W Podlaskiem do strajku może przystąpić ponad 70 procent szkół. 387 placówek w Podlaskiem ogłosiło gotowość podjęcia strajku.
Jednak dyrektorzy szkół przygotowują się że w poniedziałełek dojdzie do strajku. Wszyscy deklarują, że zapewnią opiekę dzieciom, które przyjdą w poniedziałek do szkoły.
Z danych Związku Nauczycielstwa Polskiego wynika, że w regionie do strajku może przystąpić 71 procent szkół, a w Białymstoku nawet 88 procent, czyli 111 placówek.
Zobacz:Strajk nauczycieli.
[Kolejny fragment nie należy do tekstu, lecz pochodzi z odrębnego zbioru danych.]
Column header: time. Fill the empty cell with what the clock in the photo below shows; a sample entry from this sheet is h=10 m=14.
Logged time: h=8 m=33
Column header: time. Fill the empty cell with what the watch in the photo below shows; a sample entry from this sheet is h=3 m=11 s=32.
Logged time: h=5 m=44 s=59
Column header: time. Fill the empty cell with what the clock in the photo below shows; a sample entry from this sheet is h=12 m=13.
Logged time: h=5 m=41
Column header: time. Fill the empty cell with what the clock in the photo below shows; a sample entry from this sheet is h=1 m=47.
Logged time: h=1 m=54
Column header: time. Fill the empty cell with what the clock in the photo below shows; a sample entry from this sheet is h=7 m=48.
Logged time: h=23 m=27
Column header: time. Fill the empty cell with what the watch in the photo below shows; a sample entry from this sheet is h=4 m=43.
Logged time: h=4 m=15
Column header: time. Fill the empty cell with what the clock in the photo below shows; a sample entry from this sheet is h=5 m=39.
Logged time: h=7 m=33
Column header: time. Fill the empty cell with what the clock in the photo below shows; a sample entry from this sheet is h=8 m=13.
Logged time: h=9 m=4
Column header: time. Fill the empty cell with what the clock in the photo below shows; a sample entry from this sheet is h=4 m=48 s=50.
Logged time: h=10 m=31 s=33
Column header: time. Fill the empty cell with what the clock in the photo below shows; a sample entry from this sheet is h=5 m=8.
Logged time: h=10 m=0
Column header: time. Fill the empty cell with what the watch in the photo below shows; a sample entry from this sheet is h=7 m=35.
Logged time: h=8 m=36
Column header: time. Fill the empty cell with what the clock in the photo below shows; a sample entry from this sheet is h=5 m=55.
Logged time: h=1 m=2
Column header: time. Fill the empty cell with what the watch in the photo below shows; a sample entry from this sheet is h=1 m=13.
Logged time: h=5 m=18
Przygotowania w Białymstoku
,,Dobrze, żeby uczniowie na czas strajku pozostali w domach „– apeluje prezes podlaskiego okręgu ZNP Andrzej Gryguć.
,,Większość łomżyńskich szkół i przedszkoli będzie w stanie zapewnić właściwą opiekę uczniom, jeśli w poniedziałek (8.04) rozpocznie się strajk nauczycieli. Taką informację przekazali mi dyrektorzy” zapewnia wiceprezydent Łomży Andrzej Stypułkowski.
Negocjacje ostatniej szansy związkowców z rządem jeszcze w niedzielę wieczorem około 18.00
Dyrektorzy szkół z decyzjami czekają do ósmej rano w poniedziałek ósmego kwietnia.Związkowcy zapowiadają, że jeśli dojdzie do strajku, będzie bezterminowy.